What would happen to sectoral restrictions that exist in the Member States and that have not been harmonised at EU level?

These would remain in force in those Member States that have them but would be made subject to mutual recognition. In other words, the Member States will not be able to apply these sectoral restrictions to sales promotions from other Member States.

What sort of restrictions would the proposed Regulation tackle?

There are a variety of sales promotions services that are currently restricted by differing national laws. It is these restrictions that the Regulation would remove. Examples would include: restrictions on exports of sales promotion, design and other advertising agency services; restrictions to media planning or media sales services; restrictions to direct marketing services as well as restrictions on media services. All these result from differing laws on sales promotions and all have been recognised by the Member States in the context of the Expert Group that considered these problems over the past three years. Current differences in national laws also have an indirect restrictive effect on the free movement of goods in so far as these benefit from sales promotions. Thus, the free movement of goods should also benefit from this proposal.

Why propose a Regulation at the same time as launching a Green Paper on consumer protection?

The proposed Regulation takes account of consultations on a previous Green Paper on commercial communications adopted in 1996 by the Commission and a subsequent Commission Communication in 1998 (see IP/98/211). Clear restrictions were identified in this field at that time and this Regulation is a targeted or specific response to those clearly identified restrictions. It represents a specific measure that would be compatible with any of the options presented in the Green Paper on consumer protection that has just been adopted by the Commission (see IP/01/11354 and MEMO/01/307).

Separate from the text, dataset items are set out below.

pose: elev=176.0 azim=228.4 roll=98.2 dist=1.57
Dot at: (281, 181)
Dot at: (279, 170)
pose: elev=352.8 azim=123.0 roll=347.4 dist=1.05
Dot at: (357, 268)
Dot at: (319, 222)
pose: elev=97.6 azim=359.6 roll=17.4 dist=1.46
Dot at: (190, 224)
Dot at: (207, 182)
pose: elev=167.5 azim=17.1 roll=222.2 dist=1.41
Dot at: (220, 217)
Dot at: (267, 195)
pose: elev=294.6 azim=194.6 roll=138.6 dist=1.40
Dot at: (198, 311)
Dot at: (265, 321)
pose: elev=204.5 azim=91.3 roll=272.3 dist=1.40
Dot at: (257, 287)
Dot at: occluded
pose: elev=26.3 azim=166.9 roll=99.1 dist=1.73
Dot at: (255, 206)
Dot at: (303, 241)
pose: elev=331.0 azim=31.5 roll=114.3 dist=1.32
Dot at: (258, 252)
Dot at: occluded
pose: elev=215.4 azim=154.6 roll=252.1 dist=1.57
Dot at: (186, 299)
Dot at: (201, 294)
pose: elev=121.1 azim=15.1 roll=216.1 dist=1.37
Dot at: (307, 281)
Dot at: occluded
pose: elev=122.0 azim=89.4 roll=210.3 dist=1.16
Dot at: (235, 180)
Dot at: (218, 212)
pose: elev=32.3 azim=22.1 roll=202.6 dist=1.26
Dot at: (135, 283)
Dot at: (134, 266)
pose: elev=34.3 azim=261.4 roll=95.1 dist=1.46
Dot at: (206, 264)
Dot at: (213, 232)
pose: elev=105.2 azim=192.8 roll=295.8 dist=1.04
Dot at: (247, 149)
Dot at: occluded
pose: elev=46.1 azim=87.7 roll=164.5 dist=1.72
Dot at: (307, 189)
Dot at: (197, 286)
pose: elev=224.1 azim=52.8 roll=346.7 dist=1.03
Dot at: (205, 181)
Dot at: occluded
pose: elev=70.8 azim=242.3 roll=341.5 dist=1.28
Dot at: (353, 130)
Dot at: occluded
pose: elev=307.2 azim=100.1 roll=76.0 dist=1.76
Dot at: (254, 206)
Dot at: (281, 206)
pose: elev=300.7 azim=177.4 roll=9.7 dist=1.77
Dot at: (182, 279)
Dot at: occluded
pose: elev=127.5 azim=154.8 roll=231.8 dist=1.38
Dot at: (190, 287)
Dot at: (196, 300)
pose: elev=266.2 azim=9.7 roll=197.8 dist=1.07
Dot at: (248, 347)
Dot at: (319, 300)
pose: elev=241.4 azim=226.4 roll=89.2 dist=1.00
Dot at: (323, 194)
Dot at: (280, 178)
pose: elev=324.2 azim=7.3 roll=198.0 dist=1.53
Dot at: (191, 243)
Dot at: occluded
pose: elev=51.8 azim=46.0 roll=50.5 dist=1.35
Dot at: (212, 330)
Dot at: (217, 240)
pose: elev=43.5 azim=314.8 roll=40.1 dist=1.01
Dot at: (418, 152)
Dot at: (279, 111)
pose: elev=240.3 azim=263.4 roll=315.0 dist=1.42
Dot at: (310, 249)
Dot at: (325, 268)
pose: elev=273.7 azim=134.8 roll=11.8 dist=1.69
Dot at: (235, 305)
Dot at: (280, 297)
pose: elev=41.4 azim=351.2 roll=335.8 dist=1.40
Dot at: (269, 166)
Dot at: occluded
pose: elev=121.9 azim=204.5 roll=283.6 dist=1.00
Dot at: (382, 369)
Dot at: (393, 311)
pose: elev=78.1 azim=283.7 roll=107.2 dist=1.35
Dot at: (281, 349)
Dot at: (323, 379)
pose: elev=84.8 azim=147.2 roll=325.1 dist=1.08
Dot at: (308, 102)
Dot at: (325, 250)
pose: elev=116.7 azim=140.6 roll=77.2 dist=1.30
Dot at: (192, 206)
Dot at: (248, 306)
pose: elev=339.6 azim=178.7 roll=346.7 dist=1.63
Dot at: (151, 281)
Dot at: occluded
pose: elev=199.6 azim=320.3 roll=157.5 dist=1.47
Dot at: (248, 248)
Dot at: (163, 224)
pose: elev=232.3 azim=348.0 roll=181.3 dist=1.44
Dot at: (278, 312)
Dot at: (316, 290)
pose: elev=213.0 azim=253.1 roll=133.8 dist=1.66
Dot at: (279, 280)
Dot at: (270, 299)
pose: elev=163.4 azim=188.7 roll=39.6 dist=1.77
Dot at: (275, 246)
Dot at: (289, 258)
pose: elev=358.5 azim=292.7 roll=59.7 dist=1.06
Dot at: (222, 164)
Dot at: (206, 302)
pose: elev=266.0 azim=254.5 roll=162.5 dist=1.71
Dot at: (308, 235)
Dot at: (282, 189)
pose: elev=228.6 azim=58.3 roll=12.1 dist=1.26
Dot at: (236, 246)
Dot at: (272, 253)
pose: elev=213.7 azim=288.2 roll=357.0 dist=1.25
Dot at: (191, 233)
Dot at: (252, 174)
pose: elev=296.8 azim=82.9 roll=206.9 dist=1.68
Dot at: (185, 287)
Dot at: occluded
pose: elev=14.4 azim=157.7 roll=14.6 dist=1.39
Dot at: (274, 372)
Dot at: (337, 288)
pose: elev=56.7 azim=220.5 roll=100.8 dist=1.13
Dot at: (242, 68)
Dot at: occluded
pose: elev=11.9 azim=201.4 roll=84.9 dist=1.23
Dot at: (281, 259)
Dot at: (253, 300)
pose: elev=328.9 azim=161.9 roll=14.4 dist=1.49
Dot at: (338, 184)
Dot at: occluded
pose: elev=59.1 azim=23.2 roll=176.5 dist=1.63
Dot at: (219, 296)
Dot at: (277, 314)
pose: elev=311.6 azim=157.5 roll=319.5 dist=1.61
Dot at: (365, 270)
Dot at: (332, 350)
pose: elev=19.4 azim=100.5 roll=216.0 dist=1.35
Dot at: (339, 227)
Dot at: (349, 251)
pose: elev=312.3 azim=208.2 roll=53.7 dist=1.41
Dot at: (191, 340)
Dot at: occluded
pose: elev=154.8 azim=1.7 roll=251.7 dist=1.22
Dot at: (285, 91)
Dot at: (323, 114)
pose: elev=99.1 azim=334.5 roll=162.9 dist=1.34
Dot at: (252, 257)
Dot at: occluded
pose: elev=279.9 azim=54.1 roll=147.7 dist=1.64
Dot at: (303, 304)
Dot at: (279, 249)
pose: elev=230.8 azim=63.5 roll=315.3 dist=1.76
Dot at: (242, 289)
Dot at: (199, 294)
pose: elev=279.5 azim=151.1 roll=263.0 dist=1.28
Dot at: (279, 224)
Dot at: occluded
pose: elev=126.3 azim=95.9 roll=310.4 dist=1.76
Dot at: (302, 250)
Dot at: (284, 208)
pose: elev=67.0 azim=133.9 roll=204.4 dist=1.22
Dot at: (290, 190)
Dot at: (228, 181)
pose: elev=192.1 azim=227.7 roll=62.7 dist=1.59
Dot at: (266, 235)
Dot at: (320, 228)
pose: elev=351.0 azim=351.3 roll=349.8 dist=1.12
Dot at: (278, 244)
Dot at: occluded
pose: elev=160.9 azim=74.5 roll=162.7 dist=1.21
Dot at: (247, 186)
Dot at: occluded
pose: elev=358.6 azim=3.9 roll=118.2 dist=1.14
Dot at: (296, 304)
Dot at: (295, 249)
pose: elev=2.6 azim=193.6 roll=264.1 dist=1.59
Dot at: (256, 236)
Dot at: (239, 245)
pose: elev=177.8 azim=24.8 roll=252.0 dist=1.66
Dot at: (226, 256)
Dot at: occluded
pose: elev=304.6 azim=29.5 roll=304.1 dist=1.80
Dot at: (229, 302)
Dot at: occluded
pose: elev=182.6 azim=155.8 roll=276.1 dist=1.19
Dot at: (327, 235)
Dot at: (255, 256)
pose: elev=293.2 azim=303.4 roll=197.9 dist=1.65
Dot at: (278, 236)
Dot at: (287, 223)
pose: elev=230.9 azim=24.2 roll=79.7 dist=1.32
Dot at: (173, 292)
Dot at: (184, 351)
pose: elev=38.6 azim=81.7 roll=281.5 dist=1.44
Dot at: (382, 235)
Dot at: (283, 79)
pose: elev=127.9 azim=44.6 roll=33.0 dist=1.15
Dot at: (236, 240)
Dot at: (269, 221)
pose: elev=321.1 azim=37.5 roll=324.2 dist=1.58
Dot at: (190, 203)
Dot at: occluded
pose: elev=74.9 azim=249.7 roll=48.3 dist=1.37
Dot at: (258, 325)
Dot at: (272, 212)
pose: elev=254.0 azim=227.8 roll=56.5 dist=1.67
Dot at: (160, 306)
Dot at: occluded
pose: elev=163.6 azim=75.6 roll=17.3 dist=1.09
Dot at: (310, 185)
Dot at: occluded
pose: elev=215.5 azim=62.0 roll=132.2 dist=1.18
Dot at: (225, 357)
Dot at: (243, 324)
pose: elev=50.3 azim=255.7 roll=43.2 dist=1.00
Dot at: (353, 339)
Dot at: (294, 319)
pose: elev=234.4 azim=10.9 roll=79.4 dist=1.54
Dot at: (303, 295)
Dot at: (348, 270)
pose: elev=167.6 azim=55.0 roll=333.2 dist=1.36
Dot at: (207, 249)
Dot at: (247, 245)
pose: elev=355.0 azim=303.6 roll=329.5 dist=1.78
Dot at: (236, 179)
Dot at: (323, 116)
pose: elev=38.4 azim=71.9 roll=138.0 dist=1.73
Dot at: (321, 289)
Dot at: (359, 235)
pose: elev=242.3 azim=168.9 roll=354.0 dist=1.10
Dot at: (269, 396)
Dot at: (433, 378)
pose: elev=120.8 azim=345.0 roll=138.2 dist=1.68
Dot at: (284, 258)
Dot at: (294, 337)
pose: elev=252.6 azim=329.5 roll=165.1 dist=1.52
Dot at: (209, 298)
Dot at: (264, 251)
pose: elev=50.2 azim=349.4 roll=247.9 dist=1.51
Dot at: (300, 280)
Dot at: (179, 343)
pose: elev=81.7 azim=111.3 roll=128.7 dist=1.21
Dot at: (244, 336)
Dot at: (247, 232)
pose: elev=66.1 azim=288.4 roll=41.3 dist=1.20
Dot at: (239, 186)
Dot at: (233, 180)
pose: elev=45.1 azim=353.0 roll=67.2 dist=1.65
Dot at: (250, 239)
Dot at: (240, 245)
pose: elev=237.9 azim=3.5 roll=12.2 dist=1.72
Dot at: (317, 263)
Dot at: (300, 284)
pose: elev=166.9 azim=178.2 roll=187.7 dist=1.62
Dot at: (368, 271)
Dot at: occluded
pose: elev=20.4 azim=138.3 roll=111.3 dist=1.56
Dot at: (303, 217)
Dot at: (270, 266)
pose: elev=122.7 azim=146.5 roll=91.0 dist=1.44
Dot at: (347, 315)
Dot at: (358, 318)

Why does the proposed Regulation not include specific rules to ban sales promotions for tobacco?

Because any form of commercial communications with the aim or indirect effect of promoting a tobacco product would already be prohibited (except for publications intended exclusively for professionals in the tobacco trade and publications from non-EU countries not principally intended for the EU market) by the May 2001 proposal for a Directive on tobacco advertising and sponsorship (see IP/01/767).

Would the proposed Regulation's rules on promotional games apply to gambling services?

No, gambling services are excluded from the scope of this proposal.